Cerebras Systems a réussi l’une des introductions en Bourse les plus remarquées de l’année à Wall Street. Le spécialiste californien des puces d’intelligence artificielle a levé 5,55 milliards de dollars en cédant 30 millions d’actions à un prix unitaire de 185 dollars, soit une valorisation initiale de 56 milliards de dollars. Introduit jeudi 14 mai sur le Nasdaq sous le symbole CBRS, le titre a clôturé sa première séance à 311 dollars, en hausse de 68 % et avec une valorisation d’environ 95 milliards de dollars, ce qui en fait la plus importante IPO de 2026 à ce stade.
Cette opération couronne l’ascension rapide d’une startup positionnée comme l’un des challengers de Nvidia sur le marché des puces et infrastructures d’IA. Fondée en 2015, Cerebras développe des processeurs selon une architecture originale dite « wafer-scale », dans laquelle les unités de calcul, de mémoire et de communication sont regroupées sur une seule plaque de silicium.
Son dernier Wafer-Scale Engine 3 intègre 4.000 milliards de transistors et offre une puissance de calcul de 125 pétaflops grâce à 900.000 cœurs optimisés pour l’IA. Sa superficie est 58 fois supérieure à un GPU B200 de Nvidia mais cette intégration vise précisément à réduire les échanges de données entre composants, donc la latence et la consommation énergétique. Cerebras commercialise à la fois des systèmes sur site, notamment le CS-3, et une offre cloud de calcul IA.
L’IPO intervient après une forte accélération de l’activité. Dans son document transmis à la SEC, Cerebras indique avoir réalisé 510 millions de dollars de chiffre d’affaires en 2025, en croissance de 76 % sur un an. La société a dégagé un bénéfice net de 237,8 millions de dollars, après une perte nette de 481,6 millions de dollars en 2024. Hors éléments exceptionnels, elle restait toutefois déficitaire, avec une perte nette non-GAAP de 75,7 millions de dollars en 2025.

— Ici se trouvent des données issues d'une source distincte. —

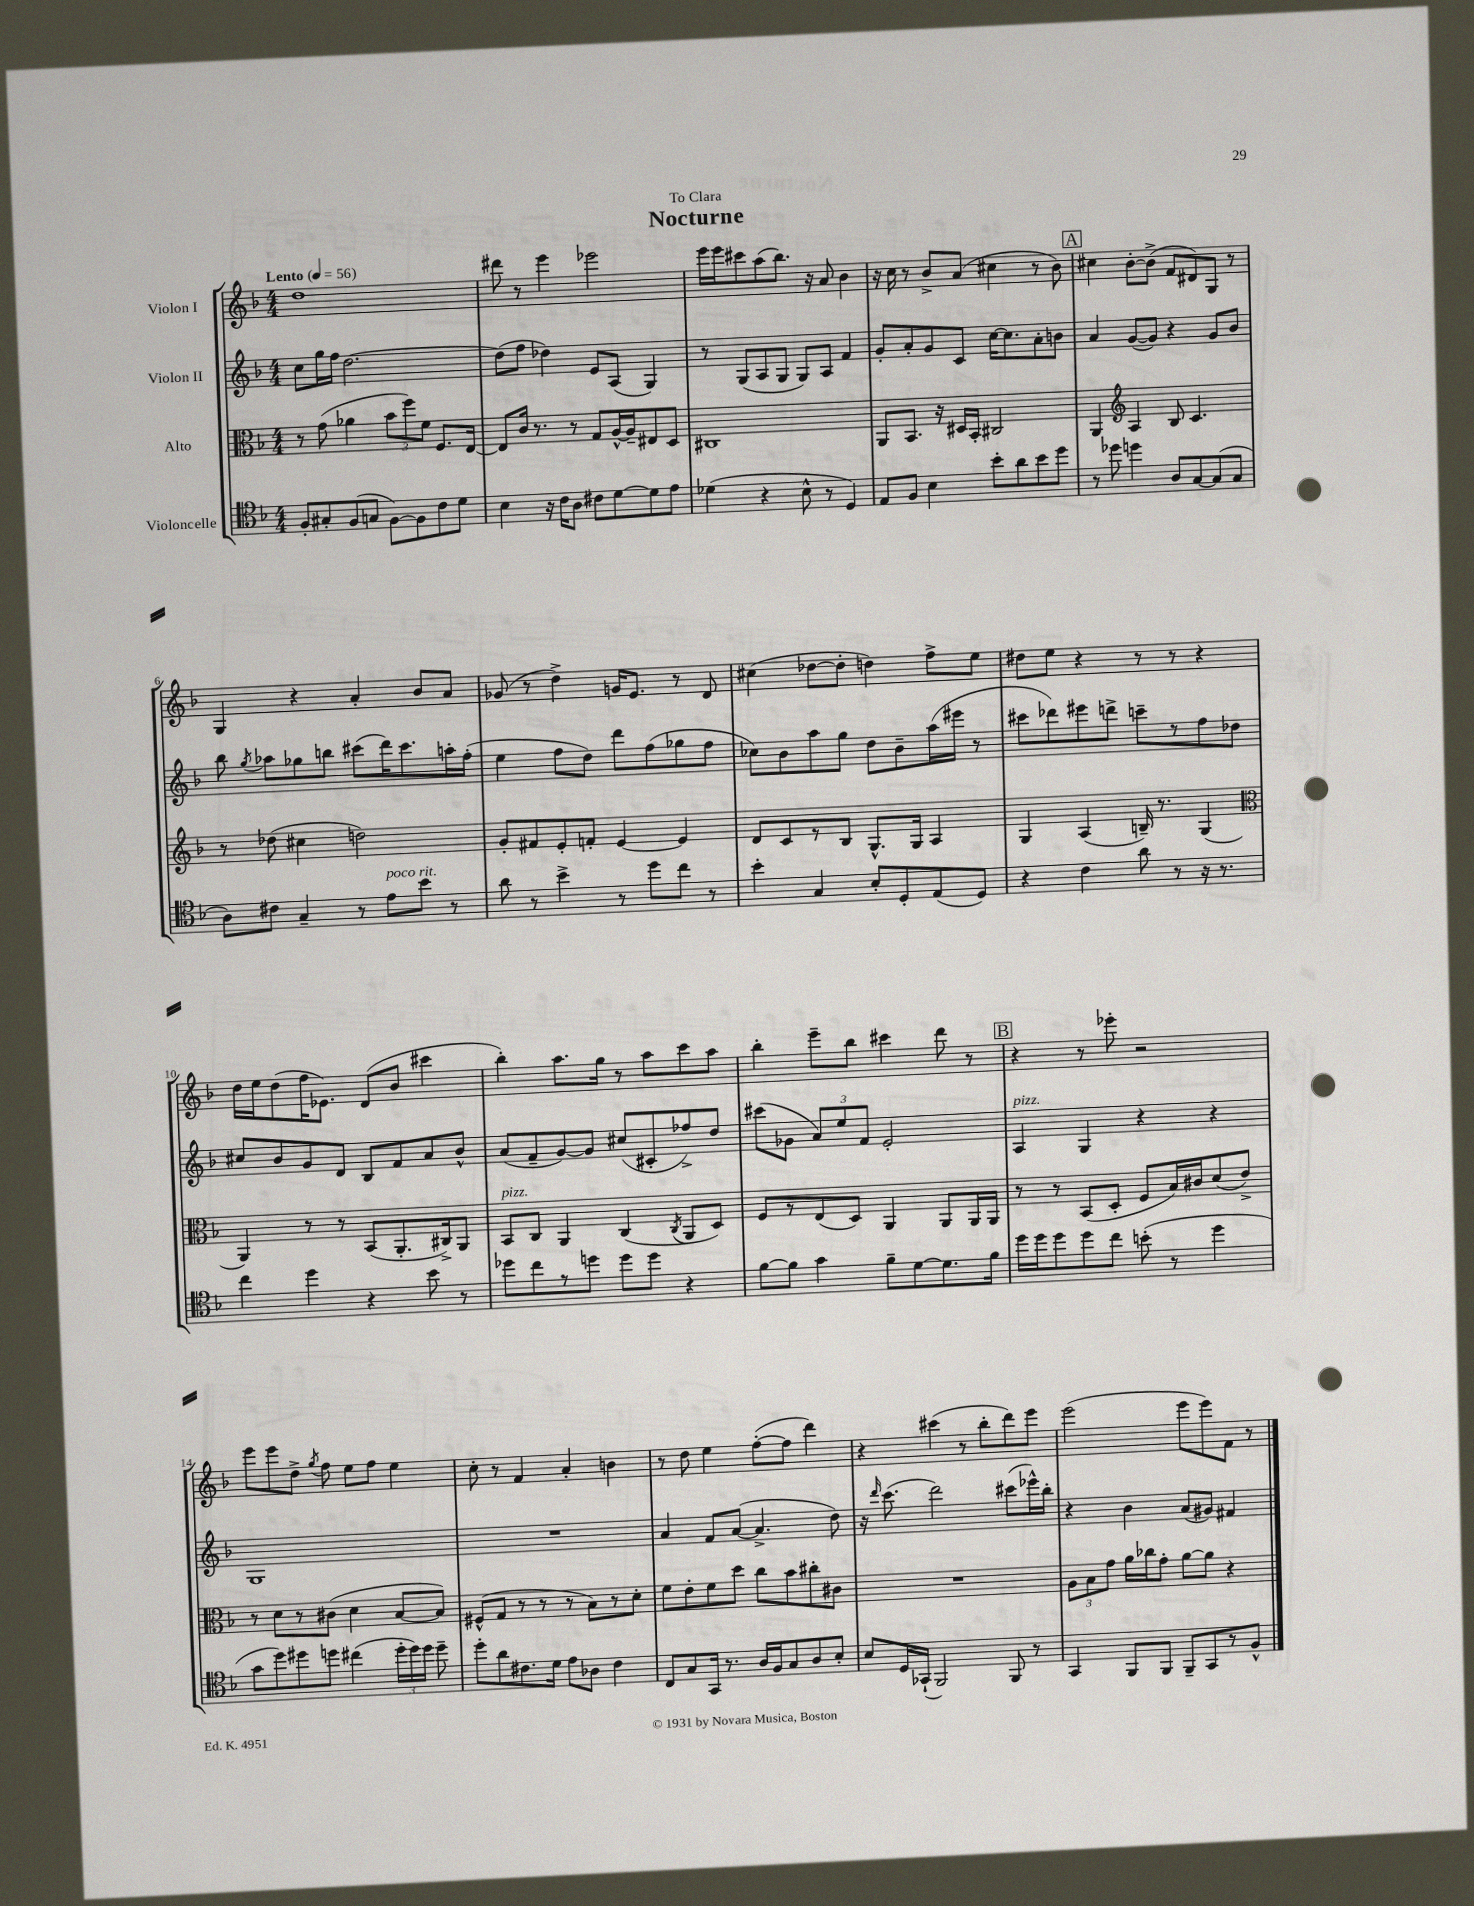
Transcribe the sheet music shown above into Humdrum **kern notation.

**kern	**kern	**kern	**kern
*part4	*part3	*part2	*part1
*staff4	*staff3	*staff2	*staff1
*I"Violoncelle	*I"Alto	*I"Violon II	*I"Violon I
*clefC4	*clefC3	*clefG2	*clefG2
*k[b-]	*k[b-]	*k[b-]	*k[b-]
*M4/4	*M4/4	*M4/4	*M4/4
*MM56	*MM56	*MM56	*MM56
=1	=1	=1	=1
!	!	!	!LO:TX:a:B:t=Lento
8F'/L	8r	8cc\L	1dd
8G#X'/	(8g\	16gg\L	.
.	.	16ff\JJ	.
(8F/	4a-X\	[2.dd\	.
8Gn/J	.	.	.
[8F\L)	12b-\L	.	.
.	12ff\)	.	.
8F\]	.	.	.
.	12f\J	.	.
8c\	8.F/L	.	.
8d\J	.	.	.
.	[16E/Jk	.	.
=2	=2	=2	=2
4B-\	8E/L]	(8dd\L]	8ddd#X\
.	16c/Jk	8ff\J	8r
.	8.r	.	.
16r	.	4dd-X\)	4eee\
16c\KL	.	.	.
8A\J	8r	.	.
8c#X\L	8G/L	8e/L	2eee-X\
[8d\	[16A^^/L	(8A/J	.
.	16A~/J]	.	.
8d\]	8E#X/	4G/)	.
8e\J	8D/J	.	.
=3	=3	=3	=3
(4d-X\	1C#X	8r	16eee\LL
.	.	.	16eee\J
.	.	(8G/L	8ccc#X\
4r	.	8A/	(8aa\
.	.	8G/J	8.bb-\J)
8B-^^\	.	8G/L)	.
.	.	.	16r
8r	.	8A/J	8a/
4D/)	.	4f/	4b-\
=4	=4	=4	=4
8E/L	8AA/L	8g'/L	16r
.	.	.	16cc\
8F/J	8.BB-/J	8a'/	8r
4B-\	.	8g/	8b-^/L
.	16r	.	.
.	16D#X/LL	8c/J	(8a/J
.	16BB-'/JJ	.	.
8b-'\L	2C#X/	[16cc\KL	4cc#X\
.	.	8.cc\]	.
8a\	.	.	.
8b-\	.	8a'\	8r
8dd\J	.	8bn\J	8b-\)
!!LO:REH:place=s1:t=A
=5	=5	=5	=5
8r	4AA/	4a/	4cc#X\
8dd-X\	.	.	.
*	*clefG2	*	*
4ddn\	4A/	([8g/L	[8b-'\L
.	.	8g/J])	(8b-^\J]
8A/L	8B-/	4r	8f/L
[8G/	4.c/	.	8d#X/)
(8G/]	.	8g/L	8G/J
8G/J	.	8b-/J	8r
!!LO:LB:g=z
=6	=6	=6	=6
8A\L)	8r	8bb-\	4G/
.	.	8qgg/	.
8c#X\J	(8dd-X\	8aa-X\L	.
4G~/	4cc#X\	8gg-X\	4r
.	.	8bbn\J	.
8r	2ddn\)	(8ccc#X\L	4a'/
!LO:TX:a:i:t=poco rit.	!	!	!
8e\L	.	16ddd\K)	.
.	.	8.ccc#\	.
8b-\J	.	.	8b-/L
8r	.	16aan'\L	8a/J
.	.	(16ff'\JJ	.
=7	=7	=7	=7
8a\	8g'/L	4ee\	(8g-X/
8r	8f#X/	.	8r
4b-^\	8e'/	8ff\L	4dd^\)
.	8fn'/J	8dd\J)	.
8r	[4e/	8ddd\L	16gn/KL
.	.	.	8.e/J
8dd\L	.	(8ff\	.
8cc\J	4e/]	8gg-X\	8r
8r	.	8ff\J	8d/
=8	=8	=8	=8
4b-'\	8d/L	8cc-X\L)	(4cc#X\
.	8c/	8b-\	.
4G/	8r	8aa\	[8dd-X\L
.	8B-/J	8gg\J	8dd-'\J]
8B-'/L	8.G^^/L	8dd\L	4ddn\)
8D'/	.	8b-~\	.
.	16G/Jk	.	.
(8E/	4A/	(16aa\L	8ff^\L
.	.	16eee#X\JJ	.
8D/J)	.	8r	8ee\J
=9	=9	=9	=9
4r	4G/	8ccc#X\L	8dd#X\L
.	.	8ddd-X\)	8ee\J
4c\	(4A/	8eee#X\	4r
.	.	8dddn^\J	.
8a\	16Bn~/)	8cccn~\L	8r
.	8.r	.	.
8r	.	8r	8r
16r	(4G/	8ff\	4r
8.r	.	.	.
.	.	8dd-X\J	.
!!LO:LB:g=z
=10	=10	=10	=10
*	*clefC3	*	*
4cc\	4AA/)	8cc#X/L	16dd\LL
.	.	.	16ee\J
.	.	8b-/	(8dd\
4dd\	8r	8g/	16ff\K
.	.	.	8.e-X\J)
.	8r	8d/J	.
4r	(8BB-/L	8B-/L	(8d/L
.	8.AA'/	8f/	8b-/J
8b-\	.	8a/	4ccc#X\
.	16C#X^/k)	.	.
8r	8AA/J	8b-^^/J	.
=11	=11	=11	=11
!	!LO:TX:a:i:t=pizz.	!	!
8dd-X\L	8BB-/L	(8a/L	4bb-'\)
8cc\	8C/J	8f~/	.
8r	4AA/	[8g/)	8.aa\L
8ddn\J	.	8g/J]	.
.	.	.	16gg\Jk
8dd\L	(4C/	(8cc#X/L	8r
8dd\J	.	8c#X'/	8aa\L
.	8qC/	.	.
4r	8AA/L	8ff-X^/)	8ccc\
.	8D/J)	8dd/J	8aa\J
=12	=12	=12	=12
[8f\L	8F/L	(8ccc#X\L	4bb-'\
8f\J]	8r	8g-X\J	.
4g\	(8E/	12a/L)	8eee~\L
.	.	12ee/	.
.	8D/J)	.	8bb-\J
.	.	12f/J	.
8f~\L	4AA/	2e'/	4ccc#X\
[8d\	.	.	.
8.d\]	8AA/L	.	8ddd\
.	16AA/L	.	8r
16f\Jk	16AA/JJ	.	.
!!LO:REH:place=s1:t=B
=13	=13	=13	=13
!	!	!LO:TX:a:i:t=pizz.	!
16dd\LL	8r	4A/	4r
16dd\J	.	.	.
8dd\	8r	.	.
8dd\	(8BB-/L	4G/	8r
8cc\J	8D'/J	.	8eee-X'\
(8bn'\	8F/L	4r	2r
8r	16B-/L)	.	.
.	16c#X/J	.	.
4dd\	(8d/	4r	.
.	8e^/J)	.	.
!!LO:LB:g=z
=14	=14	=14	=14
8g\L	8r	1G	8eee\L
8dd\)	8d\L	.	8eee\
8dd#X\	8r	.	8dd^\J
.	.	.	8qgg/
8ddn\J	(8c#X\J	.	8ff\
(4cc#X\	4d\	.	8ee\L
.	.	.	8ff\J
24dd'\LL	[8B-/L	.	4ee\
24dd\)	.	.	.
24dd\JJ	.	.	.
8dd~\	8B-/J])	.	.
=15	=15	=15	=15
8dd'\L	(8F#X^^/L	1r	8cc'\
8a\	8G/J	.	8r
8.c#X\	8r	.	4f/
.	8r	.	.
16d\Jk	.	.	.
8e\L	8r	.	4a'/
8A-X\J	8B-\L)	.	.
4c#\	8r	.	4bn\
.	8d'\J	.	.
=16	=16	=16	=16
8C/L	8f\L	4a/	8r
8G/	8e'\	.	8dd\
16GG/Jk	8f\	8f/L	4ee\
8.r	.	.	.
.	8dd\J	([8a/J	.
16A/LL	8cc\L	4.a^/]	([8ff'\L
16F/J	.	.	.
8G/	8b-\	.	8ff\J]
8A/	8cc#X'\	.	4ddd\)
8B-'/J	8c#X\J	8dd\)	.
=17	=17	=17	=17
8B-/L	1r	16r	4r
.	.	16qqddd/	.
.	.	(8.ccc\	.
16D/L	.	.	.
(16GG-X`/JJ	.	.	.
2FF/)	.	2ddd\)	(4ccc#X\
.	.	.	8r
.	.	.	8bb-'\L
8FF/	.	(8ccc#X\L	8ddd\)
8r	.	16eee-X^^\L)	8eee\J
.	.	16bb-'\JJ	.
=18	=18	=18	=18
4GG/	12A\L	4r	(2eee\
.	12B-\	.	.
.	12g\J	.	.
8FF/L	16a\LL	4b-\	.
.	16cc-X\J	.	.
8FF/J	8g'\J	.	.
8FF~/L	[8a\L	(8a/L	8eee\L
8GG/	8a\J]	8g#X/J)	8eee\)
8r	4r	4f#X/	8f\J
8F^^/J	.	.	8r
==	==	==	==
*-	*-	*-	*-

Sa croissance repose encore sur un portefeuille de clients très concentré. Le conglomérat G42 et l’institut d’intelligence artificielle MBZUAI, tous deux soutenus par les Émirats arabes unis, ont représenté 86 % du chiffre d’affaires 2025 de Cerebras. Mais le fabricant de puces a depuis signé deux accords structurants pour diversifier sa base commerciale. En janvier, OpenAI s’est engagé à lui acheter plus de 20 milliards de dollars de capacités de calcul au cours des prochaines années, avec un objectif de 750 MW déployés. En mars, AWS a également annoncé l’intégration de la technologie Cerebras dans son cloud pour accélérer l’inférence des modèles d’IA, en complément de ses propres puces Trainium.
L’IPO couronne aussi un changement d’échelle engagé ces derniers mois. En septembre 2025, Cerebras avait levé 1,1 milliard de dollars en série G, portant alors sa valorisation privée à 8,1 milliards de dollars. L’opération visait à financer sa R&D, l’élargissement de son portefeuille technologique, ainsi que le renforcement de ses capacités industrielles et de ses centres de données américains.
Au-delà du cas Cerebras, cette IPO apparaît comme un test grandeur nature de l’appétit des investisseurs pour les infrastructures d’IA et les alternatives à Nvidia. Elle ouvre la voie à trois introductions géantes dans le domaine de l’IA. Celle de SpaceX, désormais rapproché de xAI, attendue dans les prochaines semaines mais aussi d’OpenAI et d’Anthropic d’ici la fin de l’année.